__Collected material__:
□ □ □ □ □ □ □
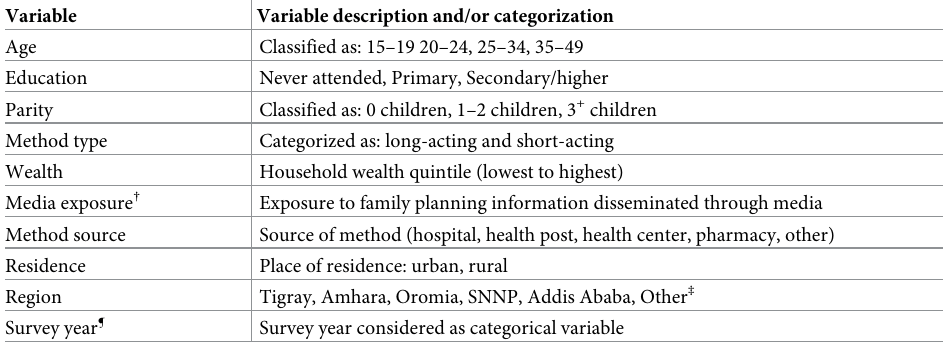
Table 1. Description of exploratory variables considered in the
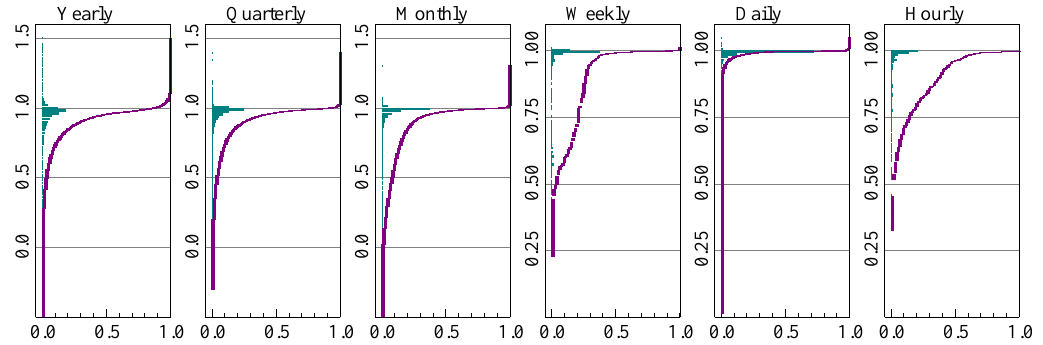
Figure 3. Distribution of autoregressive coefficient for each frequency of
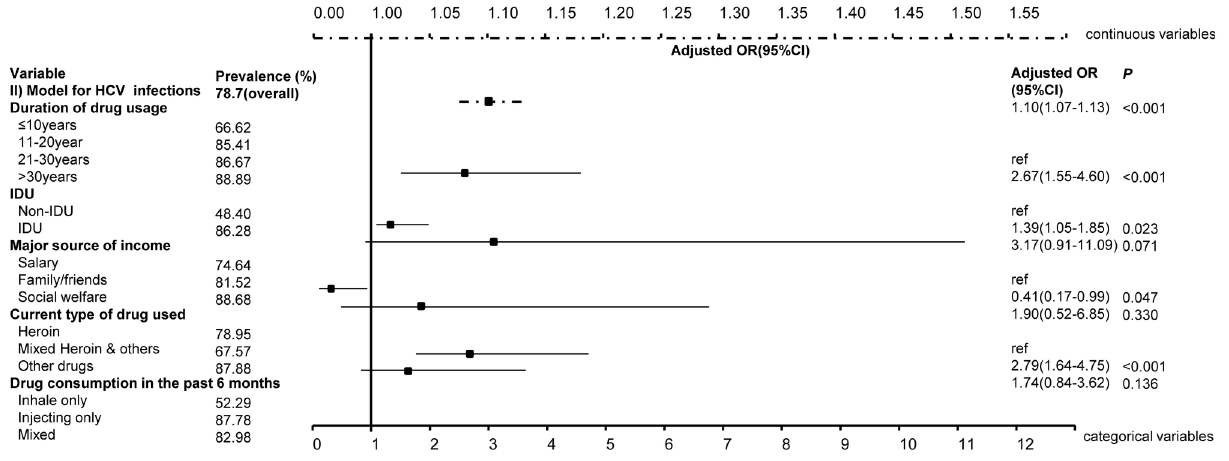
Figure 2. Significant associated factors for HCV infections among MMT entrants by multivariate regression analysis. The figure demonstrates the adjusted odds ratios (together with 95% confidence intervals) of factors that are significant associated with HCV infections among MMT entrants. The top dashed line denotes the scale for the continuous variables, whereas the bottom solid line denotes that for categorical variables.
□ □ □ □ □ □ □
All of the data above should be printed again exactly, though none of the pictures belong in the copy.

__Result for this exercise__:
Table 1. Description of exploratory variables considered in the
Figure 3. Distribution of autoregressive coefficient for each frequency of
Figure 2. Significant associated factors for HCV infections among MMT entrants by multivariate regression analysis. The figure demonstrates the adjusted odds ratios (together with 95% confidence intervals) of factors that are significant associated with HCV infections among MMT entrants. The top dashed line denotes the scale for the continuous variables, whereas the bottom solid line denotes that for categorical variables.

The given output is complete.